Mirren began her career with Shakespeare, playing Cleopatra in a 1965 production of "Antony and Cleopatra" for Britain's National Youth Theatre. She later joined the Royal Shakespeare Company and made her film debut in a 1968 adaptation of the playwright's "A Midsummer Night's Dream."

She worked steadily in British film and TV through the 1970s before breaking out internationally in the 1980s in such films as "Excalibur," "2010," "The Mosquito Coast" and "White Nights," directed by future husband Hackford.

The first of her four Oscar nominations came for supporting actress on 1994's "The Madness of King George," with a second supporting-actress slot coming for 2001's "Gosford Park."

"The Tempest" gave Mirren the opportunity to play a truly meaty Shakespeare role for an older actor, a rarity for women.

"As you get older, as an actress specifically, the roles in Shakespeare as everywhere else tend to sort of die away," Mirren said. "It actually takes you a long time to learn how to do Shakespeare. You're not good at it when you're young. You get much better at it when you get older, but the annoying thing as an actress, as you're suddenly getting into your powers with your Shakespearean abilities, the roles disappear.

"You've got Cleopatra, you've got Gertrude (Hamlet's mom), which is not a good role, you've got Lady MacBeth, which is not a good role," Mirren said. "Queen Margaret (a central figure in some of Shakespeare's historical dramas). But none of them, they're not the roles like the men have. It's not King Lear."

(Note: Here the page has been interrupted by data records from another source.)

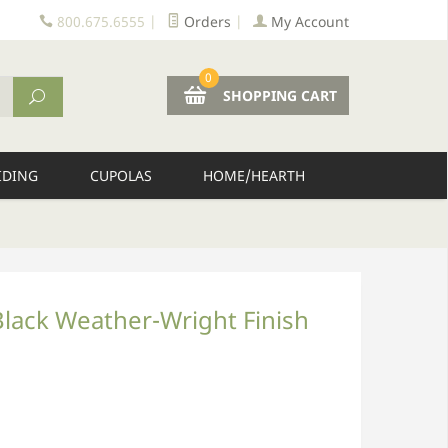
800.675.6555
|
Orders
|
My Account
0
SHOPPING CART
IDING
CUPOLAS
HOME/HEARTH
Black Weather-Wright Finish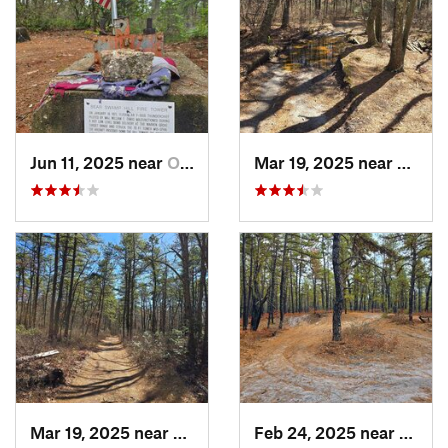
Jun 11, 2025 near
Ocean A…, NJ
Mar 19, 2025 near
Collin
Mar 19, 2025 near
Colling…, NJ
Feb 24, 2025 near
Colli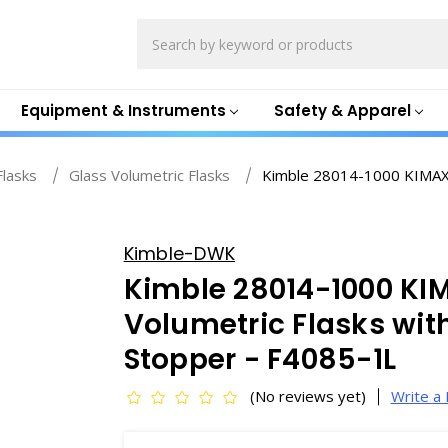
Search
Equipment & Instruments
Safety & Apparel
Flasks
Glass Volumetric Flasks
Kimble 28014-1000 KIMAX 
Kimble-DWK
Kimble 28014-1000 KI
Volumetric Flasks wi
Stopper - F4085-1L
(No reviews yet)
Write a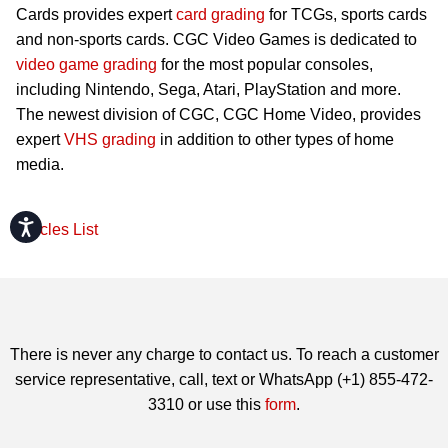
Cards provides expert
card grading
for TCGs, sports cards
and non-sports cards. CGC Video Games is dedicated to
video game grading
for the most popular consoles,
including Nintendo, Sega, Atari, PlayStation and more.
The newest division of CGC, CGC Home Video, provides
expert
VHS grading
in addition to other types of home
media.
Accessibility
Articles List
There is never any charge to contact us. To reach a customer
service representative, call, text or WhatsApp (+1) 855-472-
3310 or use this
form
.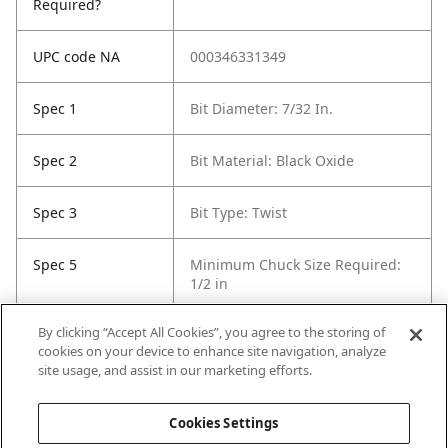
Required?
UPC code NA
000346331349
Spec 1
Bit Diameter: 7/32 In.
Spec 2
Bit Material: Black Oxide
Spec 3
Bit Type: Twist
Spec 5
Minimum Chuck Size Required:
1/2 in
By clicking “Accept All Cookies”, you agree to the storing of
Spec 6
Package Quantity: 1
cookies on your device to enhance site navigation, analyze
site usage, and assist in our marketing efforts.
Spec 7
Surface Coating: Black Oxide
Cookies Settings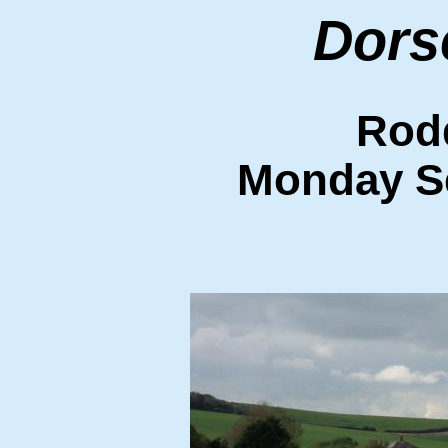
Dors
Rod
Monday S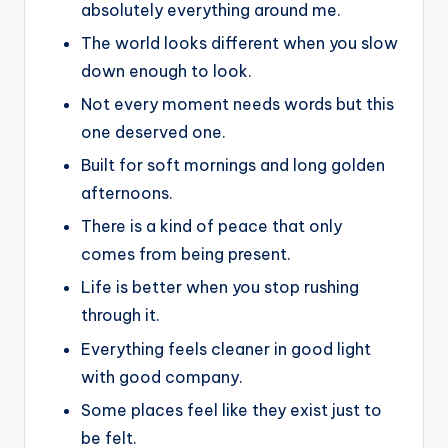
absolutely everything around me.
The world looks different when you slow
down enough to look.
Not every moment needs words but this
one deserved one.
Built for soft mornings and long golden
afternoons.
There is a kind of peace that only
comes from being present.
Life is better when you stop rushing
through it.
Everything feels cleaner in good light
with good company.
Some places feel like they exist just to
be felt.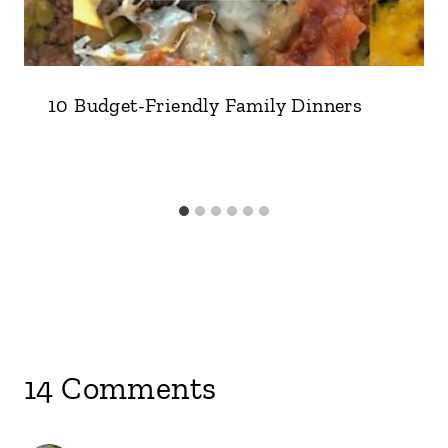
10 Budget-Friendly Family Dinners
14 Comments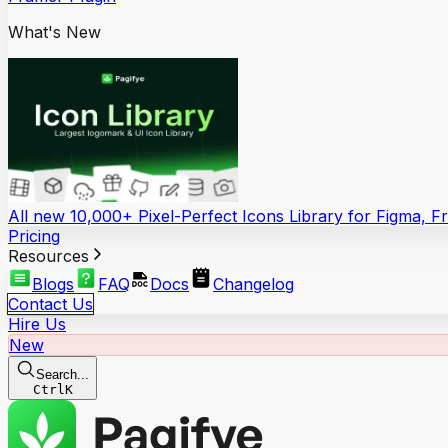
What's New
All new 10,000+ Pixel-Perfect Icons Library for Figma, 
Pricing
Resources
Blogs
FAQ
Docs
Changelog
Contact Us
Hire Us
New
Search...
Ctrl
K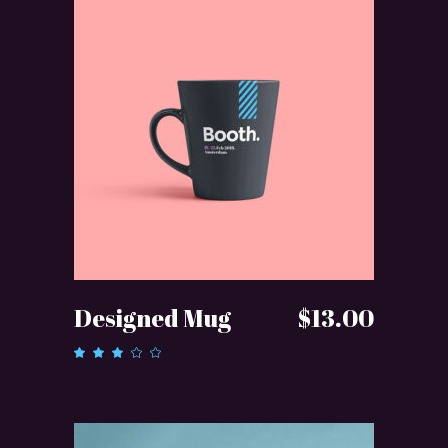
ADD TO CART
Designed Mug
$
13.00
Rated
3.00
out
of 5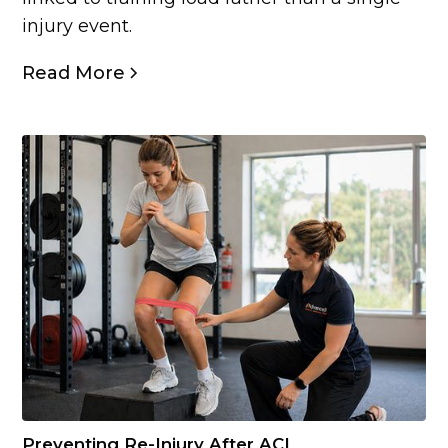
injury event.
Read More
Preventing Re-Injury After ACL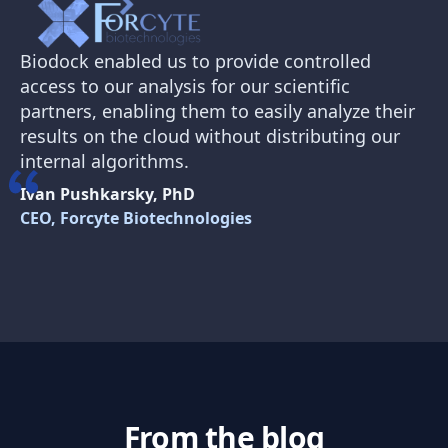
Biodock enabled us to provide controlled
access to our analysis for our scientific
partners, enabling them to easily analyze their
results on the cloud without distributing our
internal algorithms.
Ivan Pushkarsky, PhD
CEO, Forcyte Biotechnologies
From the blog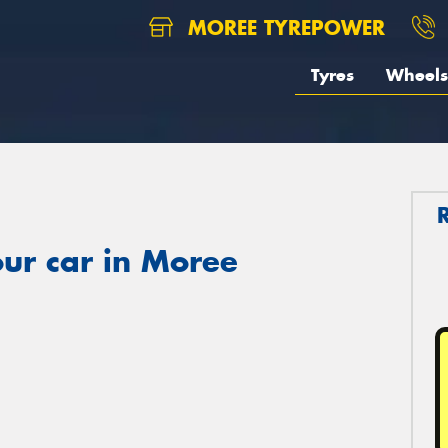
MOREE TYREPOWER
Tyres
Wheels
ur car in Moree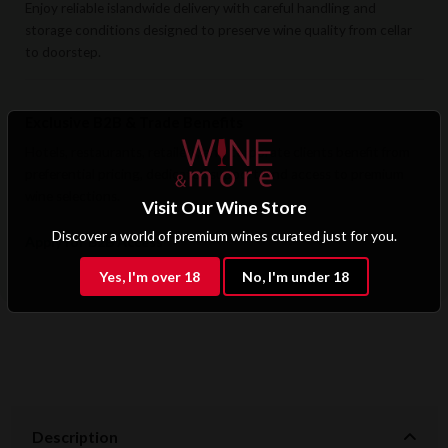
Enjoy reliable islandwide delivery with careful handling and
storage conditions designed to preserve wine quality from cellar
to doorstep.
Exclusive B2B & Trade Benefits
Hotels, restaurants, retailers, and corporate clients benefit from
preferential pricing, dedicated support, and access to premium
wine selections.
Visit Our Wine Store
Discover a world of premium wines curated just for you.
Apply for B2B Access
Yes, I'm over 18
No, I'm under 18
Description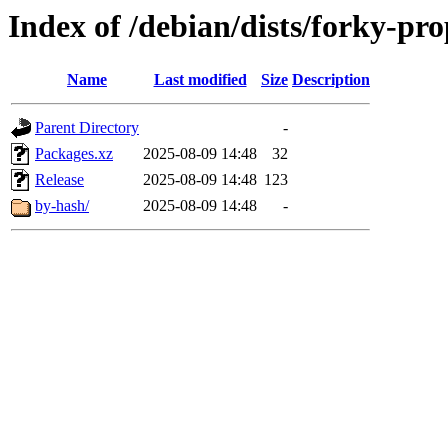
Index of /debian/dists/forky-p
Name
Last modified
Size
Description
Parent Directory
-
Packages.xz
2025-08-09 14:48
32
Release
2025-08-09 14:48
123
by-hash/
2025-08-09 14:48
-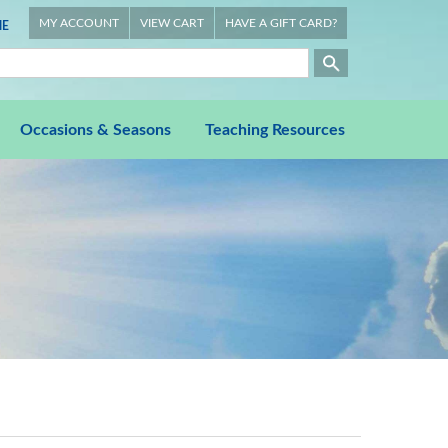
MY ACCOUNT
VIEW CART
HAVE A GIFT CARD?
E
Occasions & Seasons
Teaching Resources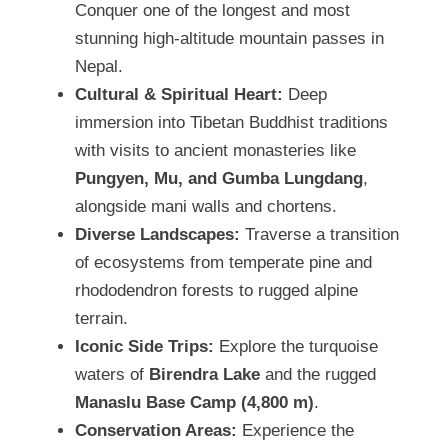
Conquer one of the longest and most
stunning high-altitude mountain passes in
Nepal.
Cultural & Spiritual Heart:
Deep
immersion into Tibetan Buddhist traditions
with visits to ancient monasteries like
Pungyen, Mu, and Gumba Lungdang
,
alongside mani walls and chortens.
Diverse Landscapes:
Traverse a transition
of ecosystems from temperate pine and
rhododendron forests to rugged alpine
terrain.
Iconic Side Trips:
Explore the turquoise
waters of
Birendra Lake
and the rugged
Manaslu Base Camp (4,800 m)
.
Conservation Areas:
Experience the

Since Mirren is breaking gender boundaries, how about a "Queen Lear"?

"That's very different. You'd have to change so much. King Lear is such a male character, getting drunk with his all his followers. Women don't do that," Mirren said.

"Lear is such a paternalist sort of male, and that's his downfall, his feeling the need for domination, control. When he foolishly gives that away and is powerless and then is mistreated, that's when he goes mad. I think a woman would be far more adaptable than Lear. A woman wouldn't go mad. A woman would be practical and find a way 'round it."